Laga perutku dengan selangkangannya berkat tusukan dalam-dalam menghasilkan pukulan bak tamparan. Plak-plak-plak! Perutku dan selangkangannya memerah dan peluh sudah membasahi tubuh kami berdua. Kipas angin yang disiapkannya di kamar-gudang ini tak sanggup mendinginkan kami berdua. Ini sangat panas sekali, kawan. Istri orang ini enak kali. Jepitan liang kawinnya juara se-gang ini-lah. Aida masih kalah apalagi istriku. Entah itu karena berat badannya sehingga liang kawinnya lebih padat atau entah apanya. Tapi aku gak mau nahan-nahan lagi.
“Uhh… Uhh…” masih di kuluman bibir Yuli, aku mengeluh sembari membenamkan dalam-dalam Aseng junior-ku yang muntah menyemprot deposit bibit-bibitku yang kelak akan menjadi janin di rahimnya. Semoga di antara jutaan sel sperma itu, ada satu aja yang berhasil menembus pertahanan sel telur dan melakukan pembuahan. CROOOT!! CROOOT!! CROOTT!!
“AAAaaHHH!!” Yuli melepas mulutku dan berkelojotan juga. Mulut rahimnya spontan terbuka dan menerima curahan deras spermaku yang menyemprot membanjiri rahimnya untuk kali kedua.
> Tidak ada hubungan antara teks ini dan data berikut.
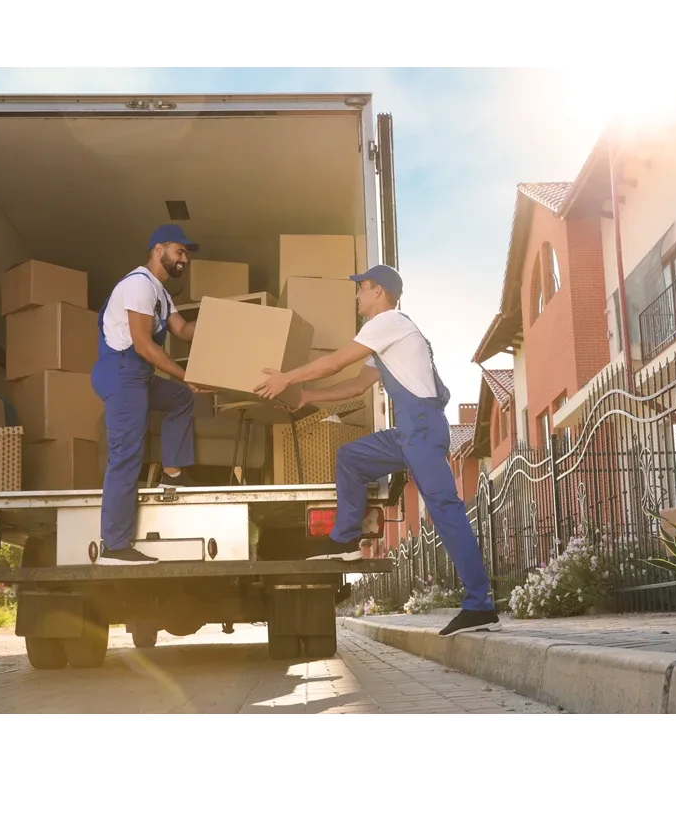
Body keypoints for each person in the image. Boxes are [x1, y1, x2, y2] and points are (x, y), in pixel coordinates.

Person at [254, 265, 501, 637]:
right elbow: (356, 385)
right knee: (351, 458)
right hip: (407, 431)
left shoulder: (391, 322)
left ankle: (480, 605)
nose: (357, 296)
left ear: (380, 292)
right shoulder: (386, 337)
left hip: (420, 428)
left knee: (446, 511)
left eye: (362, 289)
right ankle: (345, 542)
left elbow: (338, 361)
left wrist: (286, 378)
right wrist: (307, 396)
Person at [91, 224, 207, 565]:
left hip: (137, 376)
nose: (184, 259)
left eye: (185, 254)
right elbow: (143, 345)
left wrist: (224, 323)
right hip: (122, 372)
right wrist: (186, 375)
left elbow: (183, 330)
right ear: (159, 249)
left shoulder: (161, 292)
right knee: (126, 456)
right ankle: (114, 545)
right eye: (180, 251)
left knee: (180, 400)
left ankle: (173, 472)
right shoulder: (138, 285)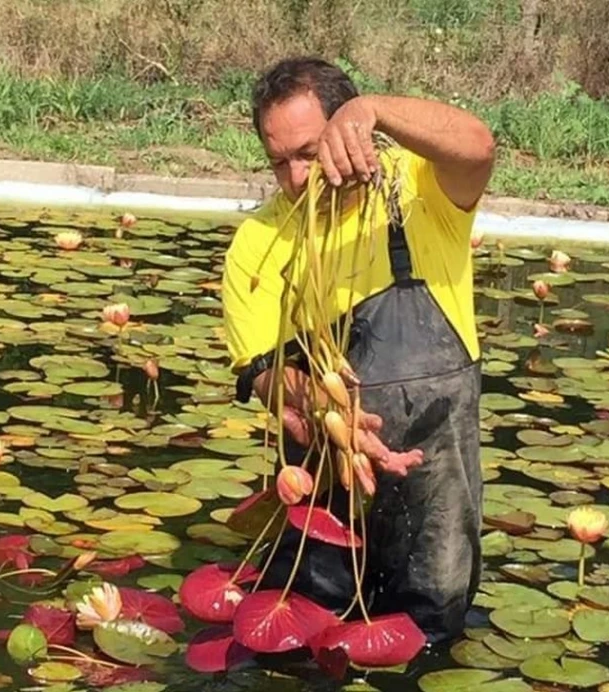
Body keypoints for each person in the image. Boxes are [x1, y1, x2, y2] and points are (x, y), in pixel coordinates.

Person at [222, 56, 495, 643]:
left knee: (430, 637)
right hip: (325, 483)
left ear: (350, 132)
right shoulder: (259, 242)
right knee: (305, 641)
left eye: (309, 152)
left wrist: (376, 108)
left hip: (435, 498)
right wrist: (327, 408)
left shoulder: (416, 194)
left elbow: (477, 145)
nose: (297, 178)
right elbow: (260, 370)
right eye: (279, 162)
Tubuh kami berpelukan erat sambil sama-sama berkedut-kedut menikmati sisa kenikmatan ejakulasi barusan. Aku menganga lebar di lehernya. Ngos-ngosan. Terasa panas dan berkeringat. Aroma ludah dan sperma dan cairan vagina dan feromon sungguh memabukkan. Ini yang membuat mahluk hidup tetap hidup dan berkembang biak. Tuhan benar-benar serius melakukan ini semua.
Yuli tak keberatan membiarkan tubuhku tergolek lunglai di atas tubuh semoknya. Ia bisa menampungku dengan baik. Aku bersandar di kenyal empuk dua gunung 38DD. Bantal paling mahal lewat semuanya dengan khasiat gunungan alami ini. Aku bisa tidur nyenyak bersandar di sini semalaman. Tunggu, sayang kali kalo harus tidur. Ini harus digasak lagi dan lagi.